Will the education that we hear about be education that is uplifting for all, or occasional schools that will be identified and can be moved into the private sector? In the schools in Wolverhampton, there has been a reduction, year after year, in the capital programmes that are needed to improve those schools. There has been chaos in the legislation dealing with teachers, and we know that we cannot now give an education service to our children because of the turmoil that exists. Are we really intending to improve the lot of all our children in all our schools, or that of only a few? We shall see the test of that in the months ahead.

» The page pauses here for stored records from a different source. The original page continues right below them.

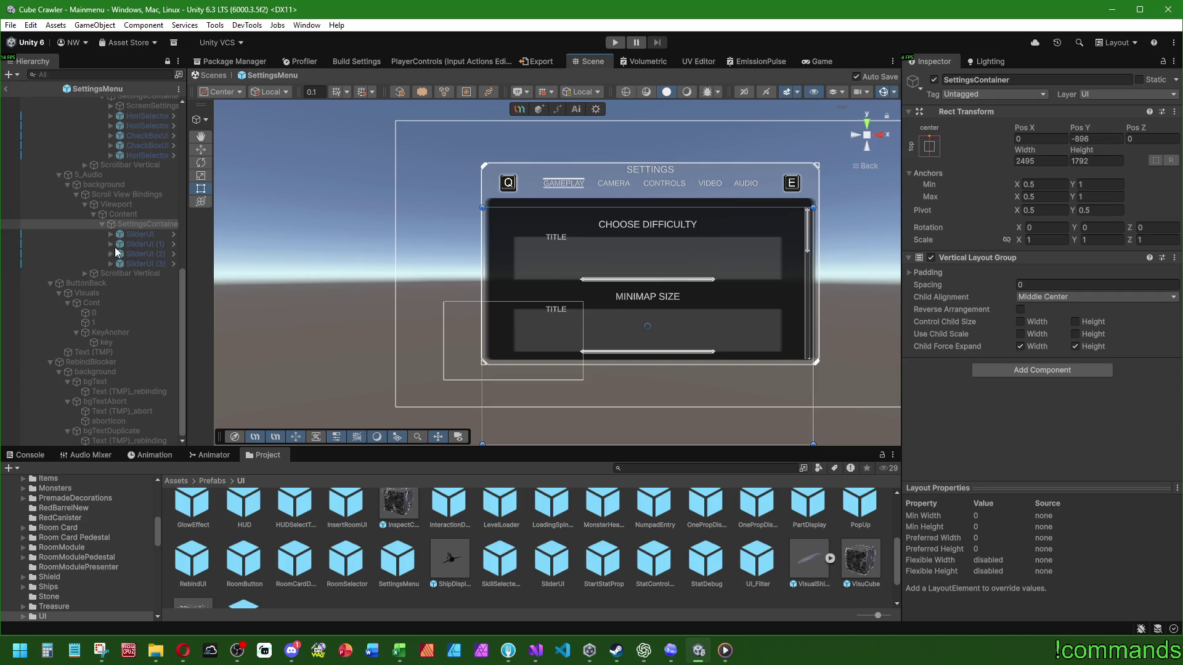
click(107, 175)
Toggle the selected settings page's active checkbox on and off
click(934, 79)
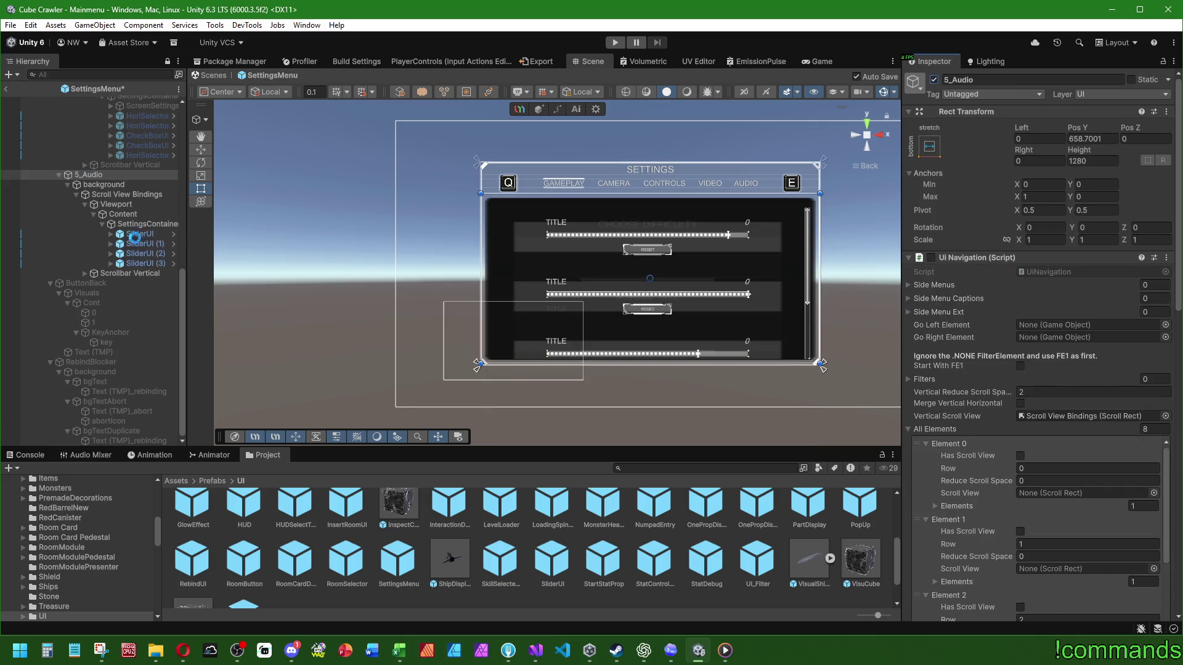
key(ctrl+z)
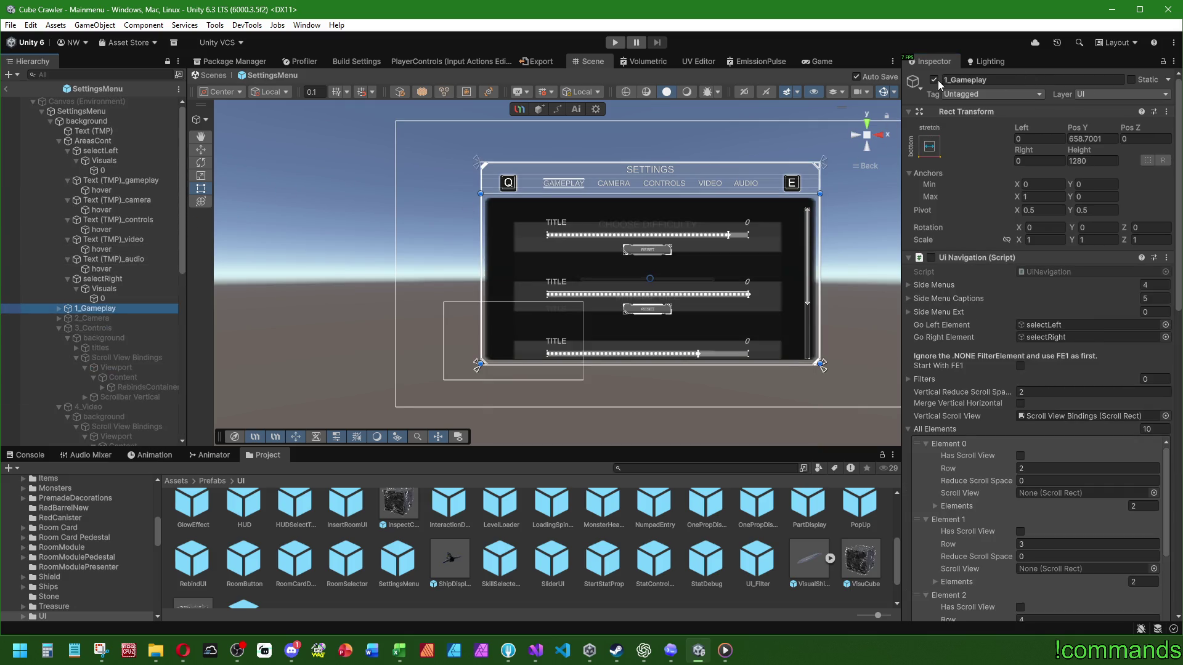
click(934, 79)
scroll(138, 289, down, 7)
scroll(137, 289, down, 3)
Inspect SettingsContainer, Content and the four SliderUI objects one by one
click(148, 251)
mouse_move(616, 339)
mouse_down()
mouse_move(598, 306)
mouse_move(612, 355)
mouse_up()
click(123, 241)
click(146, 292)
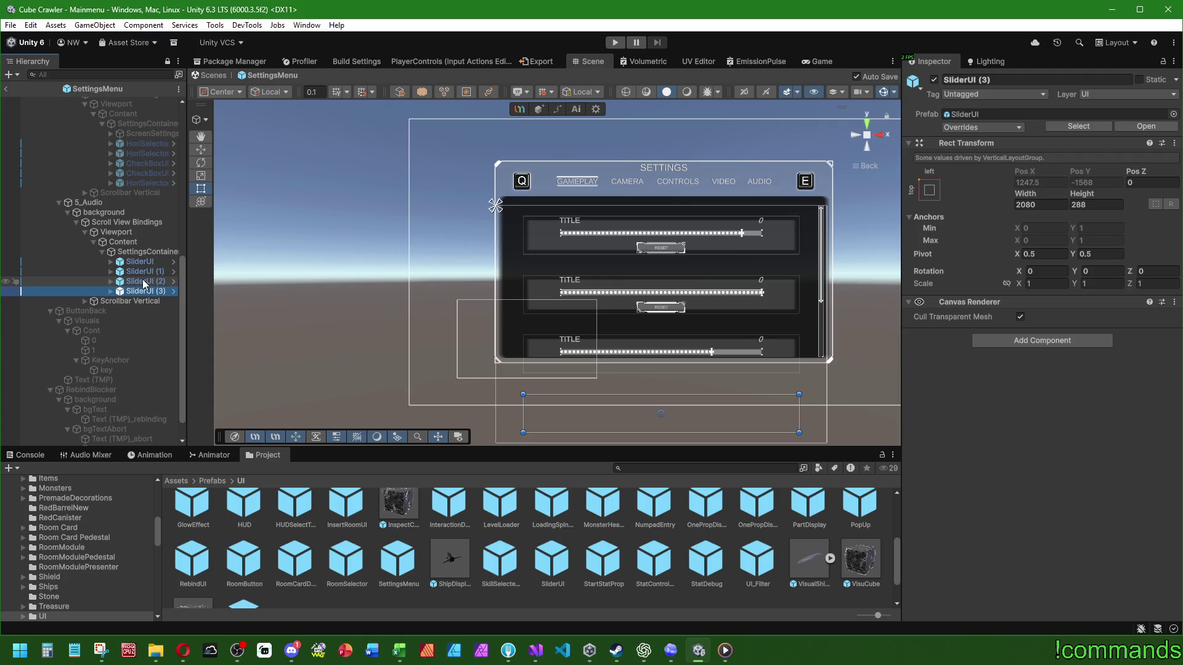
click(143, 283)
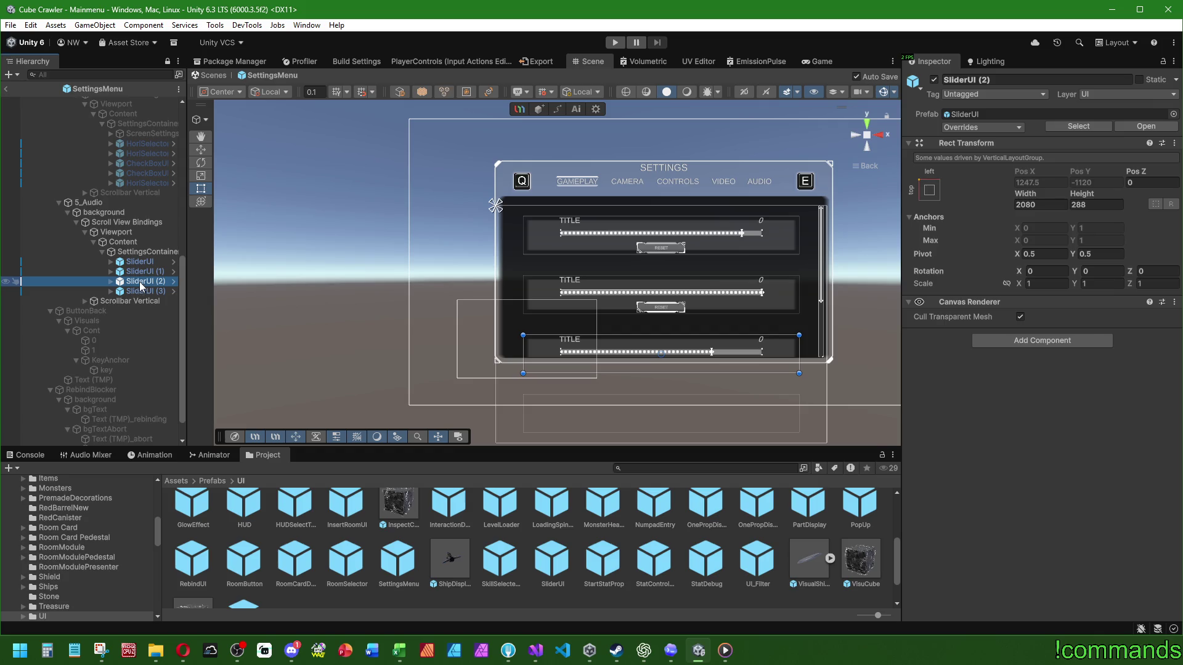
click(143, 272)
click(145, 264)
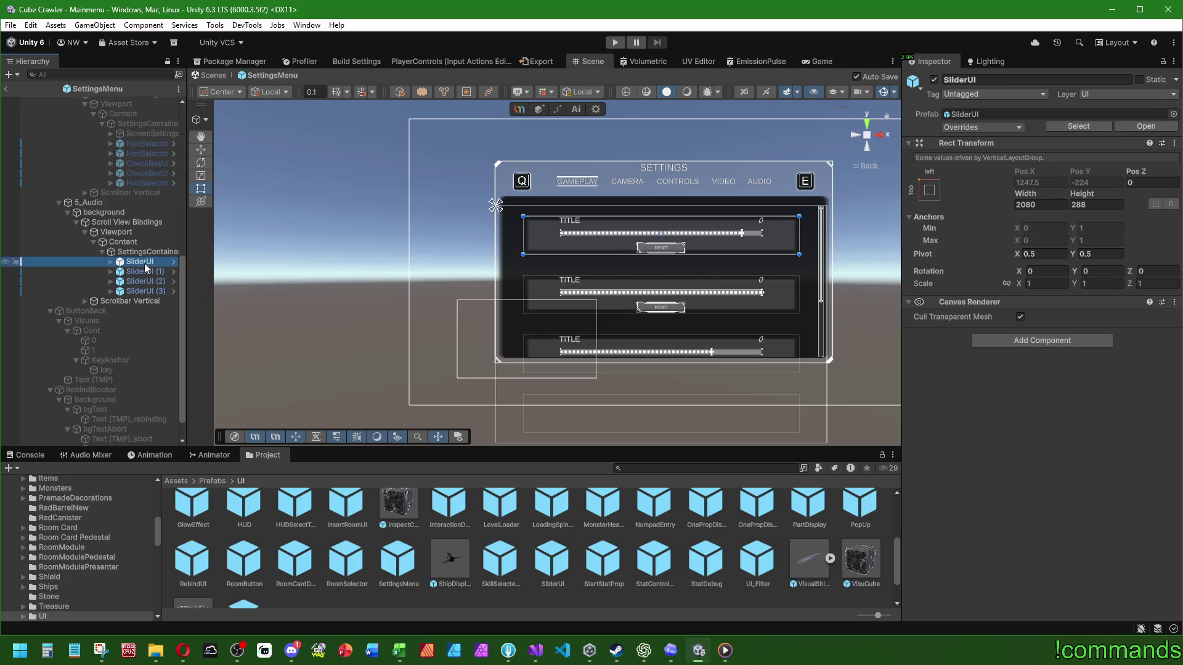
click(145, 252)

Across all these issues—and there are many more—the reality of people’s lives in my community is different from what is portrayed in the speeches that we have had from Conservative Members. The Father of the House, the right hon. Member for Castle Point (Sir B. Braine) spoke a couple of days ago about the new licensing laws, but Omar Khayyam, that philosopher of old, would not have subscribed to his views on them: Ah love! could thou and I with Fate conspire To grasp this sorry Scheme of Things entire, Would we not shatter it to bits—and then Re-mould it nearer to the Heart’s Desire! That is what we want in our community. We want fresh thinking and application from this House for the real needs of our people. If we do that, we will give people hope where it does not now exist. We can give people the opportunity to believe that they can grow and build.

In our lives, we have infinitesimal time to do what is necessary. Would it not be better now if, together, we were to start building something better, not only for some of the people, but for all of them? That would make a tremendous contribution to the people whom I represent.